Local food banks throw gauntlet for hunger awareness

Seen in image above: Last year's edition of the hunger campaign. House of Lazarus (HOL) and Community Food Share staff with some of the Hunger Awareness Champions following a debrief for the challenge, held Sept. 27. Back row, from left, HOL executive director Cathy Ashby, HOL client services manager Kim Merkley, South Dundas Mayor Evonne Delegarde, Merrickville-Wolford Mayor David Nash, North Grenville Deputy Mayor Barb Tobin, Linking Hands (program of HOL) Coordinator Sandy Casselman and Community Food Share administrator Ian McKelvie. Front row, from left, North Dundas Councillor Tony Fraser, North Dundas Mayor Eric Duncan and Winchester District Memorial Hospital CEO Cholly Boland. Missing from the photo are community activist Kim Sheldrick, North Grenville Councillor Frank Onasanya, North Dundas Good Neighbour Mike Barkley and Kemptville District Hospital Foundation Chair/Westerra Homes owner Robert Noseworthy.

MOUNTAIN— “Every month, there are hundreds of thousands of adults, seniors and families that are walking a very fine line between just barely surviving and falling into the deepest levels of poverty,” noted the Ontario Association of Food Banks (OAFB) in its 2017 Hunger Report.

This year, Food Banks Canada (FBC) has joined the OAFB to take its week-long Hunger Awareness campaign and turn it into Hunger Action Month.
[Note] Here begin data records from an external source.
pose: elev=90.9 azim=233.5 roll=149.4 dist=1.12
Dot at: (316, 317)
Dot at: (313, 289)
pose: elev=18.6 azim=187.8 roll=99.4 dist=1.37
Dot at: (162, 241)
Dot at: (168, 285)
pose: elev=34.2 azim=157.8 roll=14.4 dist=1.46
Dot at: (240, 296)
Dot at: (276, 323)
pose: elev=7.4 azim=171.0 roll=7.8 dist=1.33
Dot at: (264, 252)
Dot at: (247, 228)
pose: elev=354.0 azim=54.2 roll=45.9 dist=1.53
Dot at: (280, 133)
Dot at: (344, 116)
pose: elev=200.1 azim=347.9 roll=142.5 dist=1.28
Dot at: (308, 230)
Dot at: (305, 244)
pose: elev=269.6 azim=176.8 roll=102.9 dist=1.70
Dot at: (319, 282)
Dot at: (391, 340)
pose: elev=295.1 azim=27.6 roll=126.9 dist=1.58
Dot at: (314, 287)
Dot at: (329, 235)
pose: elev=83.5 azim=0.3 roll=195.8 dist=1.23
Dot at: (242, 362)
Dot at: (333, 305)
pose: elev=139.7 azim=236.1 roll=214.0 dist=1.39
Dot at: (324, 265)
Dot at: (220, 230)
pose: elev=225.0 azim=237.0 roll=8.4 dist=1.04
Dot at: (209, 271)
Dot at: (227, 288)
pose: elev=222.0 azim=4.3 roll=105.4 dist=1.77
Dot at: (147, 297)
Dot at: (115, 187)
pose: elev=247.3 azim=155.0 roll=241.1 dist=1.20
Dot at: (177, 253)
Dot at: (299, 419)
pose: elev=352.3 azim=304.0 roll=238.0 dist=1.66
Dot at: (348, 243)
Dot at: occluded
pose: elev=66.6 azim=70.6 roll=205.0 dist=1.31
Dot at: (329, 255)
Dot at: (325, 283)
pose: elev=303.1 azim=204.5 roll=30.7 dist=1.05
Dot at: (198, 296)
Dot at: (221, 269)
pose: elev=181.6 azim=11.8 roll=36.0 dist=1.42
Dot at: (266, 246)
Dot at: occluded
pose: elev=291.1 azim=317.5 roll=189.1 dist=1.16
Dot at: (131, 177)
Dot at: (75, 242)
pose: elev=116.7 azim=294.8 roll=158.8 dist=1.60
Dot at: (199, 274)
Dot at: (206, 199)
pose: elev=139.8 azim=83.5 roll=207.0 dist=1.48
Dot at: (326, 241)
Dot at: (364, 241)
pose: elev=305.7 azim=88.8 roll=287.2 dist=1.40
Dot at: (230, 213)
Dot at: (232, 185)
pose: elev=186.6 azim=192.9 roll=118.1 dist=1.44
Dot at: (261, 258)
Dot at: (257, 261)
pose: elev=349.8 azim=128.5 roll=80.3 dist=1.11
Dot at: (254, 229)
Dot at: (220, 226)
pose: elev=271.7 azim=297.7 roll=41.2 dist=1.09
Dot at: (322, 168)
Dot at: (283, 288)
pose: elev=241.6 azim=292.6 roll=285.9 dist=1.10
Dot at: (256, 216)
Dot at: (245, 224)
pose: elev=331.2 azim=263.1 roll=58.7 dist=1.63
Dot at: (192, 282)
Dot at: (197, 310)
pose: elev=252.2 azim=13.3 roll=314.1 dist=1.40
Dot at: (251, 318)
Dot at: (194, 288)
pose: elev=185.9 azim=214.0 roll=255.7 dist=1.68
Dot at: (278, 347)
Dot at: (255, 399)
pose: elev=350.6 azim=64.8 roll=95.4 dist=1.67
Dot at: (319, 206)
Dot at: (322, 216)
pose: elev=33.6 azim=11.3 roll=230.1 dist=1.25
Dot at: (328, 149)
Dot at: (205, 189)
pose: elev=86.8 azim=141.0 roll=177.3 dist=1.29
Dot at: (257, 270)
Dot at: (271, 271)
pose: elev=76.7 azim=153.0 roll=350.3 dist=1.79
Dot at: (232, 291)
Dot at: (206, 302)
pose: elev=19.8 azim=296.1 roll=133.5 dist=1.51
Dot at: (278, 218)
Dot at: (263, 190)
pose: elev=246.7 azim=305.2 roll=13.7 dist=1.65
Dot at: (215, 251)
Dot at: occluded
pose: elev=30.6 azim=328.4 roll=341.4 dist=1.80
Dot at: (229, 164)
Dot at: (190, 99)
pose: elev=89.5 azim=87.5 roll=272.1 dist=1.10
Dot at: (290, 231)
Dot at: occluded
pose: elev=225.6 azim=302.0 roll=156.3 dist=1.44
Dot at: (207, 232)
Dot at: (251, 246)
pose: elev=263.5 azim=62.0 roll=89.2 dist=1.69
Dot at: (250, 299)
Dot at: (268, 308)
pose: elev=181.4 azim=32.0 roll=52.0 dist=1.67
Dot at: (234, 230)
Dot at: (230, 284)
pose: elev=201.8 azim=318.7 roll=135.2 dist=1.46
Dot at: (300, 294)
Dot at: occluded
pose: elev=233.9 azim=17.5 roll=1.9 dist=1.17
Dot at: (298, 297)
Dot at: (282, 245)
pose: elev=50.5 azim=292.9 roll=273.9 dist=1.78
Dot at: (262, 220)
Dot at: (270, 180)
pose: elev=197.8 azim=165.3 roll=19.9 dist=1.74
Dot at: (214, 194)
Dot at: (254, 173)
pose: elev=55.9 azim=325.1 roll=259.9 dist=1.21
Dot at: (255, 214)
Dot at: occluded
As part of the CFB and OAFB, both Community Food Share and House of Lazarus will be participating in the September campaign in various ways, including hosting another Hunger Awareness Challenge locally.

This year’s challenge will run from Monday, September 10 to Friday, September 14. It will follow the same guidelines as last year. Participants, also referred to as Hunger Awareness Champions, will collect a supply of food from the foodbank based on what a single person might receive for a five-day period every month. The Champion will then be re-

quired to live on nothing but that supply of food for five days with only one exception: they may use $10 of their own money to supplement where needed.

“At first glance, it would appear to be easy,” Community Food Share administrator Ian McKelvie said. “But, it’s not. People underestimate the amount of food a person receives through the food bank. A monthly trip to the food bank will provide food that should last for a week. Food banks are equipped to supplement a food budget, not replace it.”

Last year, there were 12 participants, including one who went through the process anonymously, following the exact steps an actual food bank client would take. So far, two of last year’s participants have signed on to do it again. Including Vernon’s Kim Sheldrick.

“While I will participate for just one week, food banks and soup kitchens are a fact of life for many. You gain real perspective into surroundings when you immerse yourself in how others live. One way to best help people is to understand their issues,” she said.